Goal
Translate this sentence from the forum post on smoothing FFT data in GNU Octave into French: "I would like to smooth an Impulse Response audio file."

GNU Octave: 1/N Octave Smoothing of actual FFT Data (not the representation of it)

I would like to smooth an Impulse Response audio file. The FFT of the file shows that it is very spikey. I would like to smooth out the audio file, not just its plot, so that I have a smoother IR file.
I have found a function that shows the FFT plot smoothed out. How could this smoothing be applied to the actual FFT data and not just to the plot of it?
[y,Fs] = audioread('test\test IR.wav');
function x_oct = smoothSpectrum(X,f,Noct)
%SMOOTHSPECTRUM Apply 1/N-octave smoothing to a frequency spectrum
%% Input checking
assert(isvector(X), 'smoothSpectrum:invalidX', 'X must be a vector.');
assert(isvector(f), 'smoothSpectrum:invalidF', 'F must be a vector.');
assert(isscalar(Noct), 'smoothSpectrum:invalidNoct', 'NOCT must be a scalar.');
assert(isreal(X), 'smoothSpectrum:invalidX', 'X must be real.');
assert(all(f>=0), 'smoothSpectrum:invalidF', 'F must contain positive values.');
assert(Noct>=0, 'smoothSpectrum:invalidNoct', 'NOCT must be greater than or equal to 0.');
assert(isequal(size(X),size(f)), 'smoothSpectrum:invalidInput', 'X and F must be the same size.');
%% Smoothing
% calculates a Gaussian function for each frequency, deriving a
% bandwidth for that frequency
x_oct = X; % initial spectrum
if Noct > 0 % don't bother if no smoothing
for i = find(f>0,1,'first'):length(f)
g = gauss_f(f,f(i),Noct);
x_oct(i) = sum(g.*X); % calculate smoothed spectral coefficient
end
% remove undershoot when X is positive
if all(X>=0)
x_oct(x_oct<0) = 0;
end
end
endfunction
function g = gauss_f(f_x,F,Noct)
% GAUSS_F calculate frequency-domain Gaussian with unity gain
%
% G = GAUSS_F(F_X,F,NOCT) calculates a frequency-domain Gaussian function
% for frequencies F_X, with centre frequency F and bandwidth F/NOCT.
sigma = (F/Noct)/pi; % standard deviation
g = exp(-(((f_x-F).^2)./(2.*(sigma^2)))); % Gaussian
g = g./sum(g); % normalise magnitude
endfunction
% take fft
Y = fft(y);
% keep only meaningful frequencies
NFFT = length(y);
if mod(NFFT,2)==0
Nout = (NFFT/2)+1;
else
Nout = (NFFT+1)/2;
end
Y = Y(1:Nout);
f = ((0:Nout-1)'./NFFT).*Fs;
% put into dB
Y = 20*log10(abs(Y)./NFFT);
% smooth
Noct = 12;
Z = smoothSpectrum(Y,f,Noct);
% plot
semilogx(f,Y,'LineWidth',0.7,f,Z,'LineWidth',2.2);
xlim([20,20000])

Stored data
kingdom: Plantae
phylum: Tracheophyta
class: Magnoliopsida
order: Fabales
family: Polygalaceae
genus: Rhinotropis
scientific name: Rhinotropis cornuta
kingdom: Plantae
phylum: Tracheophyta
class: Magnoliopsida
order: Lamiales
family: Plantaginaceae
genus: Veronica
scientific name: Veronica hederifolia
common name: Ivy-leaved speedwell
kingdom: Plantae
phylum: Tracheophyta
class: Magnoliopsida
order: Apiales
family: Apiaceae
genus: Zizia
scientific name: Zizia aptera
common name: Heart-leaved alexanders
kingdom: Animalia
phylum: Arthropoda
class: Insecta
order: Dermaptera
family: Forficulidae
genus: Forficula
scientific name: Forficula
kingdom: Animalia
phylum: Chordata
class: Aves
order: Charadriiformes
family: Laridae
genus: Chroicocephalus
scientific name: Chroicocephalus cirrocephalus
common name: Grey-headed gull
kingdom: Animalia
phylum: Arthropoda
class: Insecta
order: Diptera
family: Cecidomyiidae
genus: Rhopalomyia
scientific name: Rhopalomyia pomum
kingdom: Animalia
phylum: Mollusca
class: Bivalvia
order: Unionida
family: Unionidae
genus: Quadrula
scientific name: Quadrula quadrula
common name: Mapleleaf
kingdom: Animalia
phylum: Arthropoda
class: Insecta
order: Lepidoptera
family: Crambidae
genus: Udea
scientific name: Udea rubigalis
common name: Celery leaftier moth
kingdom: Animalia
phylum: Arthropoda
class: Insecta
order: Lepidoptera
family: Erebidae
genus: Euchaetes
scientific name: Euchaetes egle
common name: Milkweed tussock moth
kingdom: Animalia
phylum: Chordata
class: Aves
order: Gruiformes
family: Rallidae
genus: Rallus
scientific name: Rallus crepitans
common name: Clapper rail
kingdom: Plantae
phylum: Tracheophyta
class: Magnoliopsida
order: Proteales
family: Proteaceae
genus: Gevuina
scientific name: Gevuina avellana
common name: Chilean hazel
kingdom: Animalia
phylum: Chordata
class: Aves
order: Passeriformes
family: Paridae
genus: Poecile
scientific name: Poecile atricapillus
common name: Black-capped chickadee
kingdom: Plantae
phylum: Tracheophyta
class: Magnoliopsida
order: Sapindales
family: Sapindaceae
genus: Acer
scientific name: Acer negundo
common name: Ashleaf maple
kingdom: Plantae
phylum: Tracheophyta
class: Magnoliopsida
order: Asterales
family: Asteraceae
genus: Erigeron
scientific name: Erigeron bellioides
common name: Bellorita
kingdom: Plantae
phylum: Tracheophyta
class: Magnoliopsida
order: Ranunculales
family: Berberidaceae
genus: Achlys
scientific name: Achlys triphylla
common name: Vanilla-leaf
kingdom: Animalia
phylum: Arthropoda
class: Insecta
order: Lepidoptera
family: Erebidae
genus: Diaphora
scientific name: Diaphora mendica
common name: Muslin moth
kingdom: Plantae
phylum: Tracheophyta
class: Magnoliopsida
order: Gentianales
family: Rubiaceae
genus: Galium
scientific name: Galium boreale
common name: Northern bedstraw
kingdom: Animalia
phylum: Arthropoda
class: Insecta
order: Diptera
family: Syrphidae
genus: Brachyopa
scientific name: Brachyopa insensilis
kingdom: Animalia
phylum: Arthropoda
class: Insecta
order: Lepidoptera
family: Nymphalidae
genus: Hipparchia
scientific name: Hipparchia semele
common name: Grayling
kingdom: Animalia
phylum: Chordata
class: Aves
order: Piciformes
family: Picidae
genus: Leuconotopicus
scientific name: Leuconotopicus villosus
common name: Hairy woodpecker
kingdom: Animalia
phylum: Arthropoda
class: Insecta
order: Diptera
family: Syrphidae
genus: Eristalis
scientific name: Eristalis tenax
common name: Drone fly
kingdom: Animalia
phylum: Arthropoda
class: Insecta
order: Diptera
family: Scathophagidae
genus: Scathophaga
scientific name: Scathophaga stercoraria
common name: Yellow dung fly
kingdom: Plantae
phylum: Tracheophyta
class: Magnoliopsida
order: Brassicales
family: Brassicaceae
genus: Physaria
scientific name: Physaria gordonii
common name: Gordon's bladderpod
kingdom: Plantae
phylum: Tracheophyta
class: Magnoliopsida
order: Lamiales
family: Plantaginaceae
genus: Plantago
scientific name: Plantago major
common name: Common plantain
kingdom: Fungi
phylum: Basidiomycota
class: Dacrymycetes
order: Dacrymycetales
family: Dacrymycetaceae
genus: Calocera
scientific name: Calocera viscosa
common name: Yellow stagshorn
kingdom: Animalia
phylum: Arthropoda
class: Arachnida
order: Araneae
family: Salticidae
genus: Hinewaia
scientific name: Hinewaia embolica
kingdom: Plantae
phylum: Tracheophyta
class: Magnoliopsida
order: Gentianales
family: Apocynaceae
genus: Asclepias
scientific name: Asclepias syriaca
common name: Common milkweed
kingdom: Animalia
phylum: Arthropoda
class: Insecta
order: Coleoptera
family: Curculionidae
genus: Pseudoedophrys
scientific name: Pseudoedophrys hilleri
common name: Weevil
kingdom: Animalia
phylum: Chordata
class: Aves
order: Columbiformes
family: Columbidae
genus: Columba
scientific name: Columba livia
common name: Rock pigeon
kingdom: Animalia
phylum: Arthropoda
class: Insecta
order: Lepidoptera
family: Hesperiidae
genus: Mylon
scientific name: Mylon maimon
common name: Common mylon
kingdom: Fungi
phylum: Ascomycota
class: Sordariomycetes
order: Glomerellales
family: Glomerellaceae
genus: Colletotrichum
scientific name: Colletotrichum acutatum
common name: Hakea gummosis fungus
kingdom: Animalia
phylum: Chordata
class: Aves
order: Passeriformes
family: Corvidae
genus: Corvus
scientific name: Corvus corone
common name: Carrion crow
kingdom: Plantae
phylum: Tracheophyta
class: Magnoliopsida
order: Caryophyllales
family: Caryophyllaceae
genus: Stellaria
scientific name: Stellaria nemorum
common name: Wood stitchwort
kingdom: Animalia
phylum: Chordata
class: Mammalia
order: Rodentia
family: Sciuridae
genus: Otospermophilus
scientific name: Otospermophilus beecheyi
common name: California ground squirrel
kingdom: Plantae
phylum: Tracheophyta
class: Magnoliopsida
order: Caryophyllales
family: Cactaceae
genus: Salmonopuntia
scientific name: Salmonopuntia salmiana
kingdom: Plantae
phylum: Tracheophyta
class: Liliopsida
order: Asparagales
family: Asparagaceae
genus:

Problem solution
J'aimerais lisser un fichier audio de réponse impulsionnelle.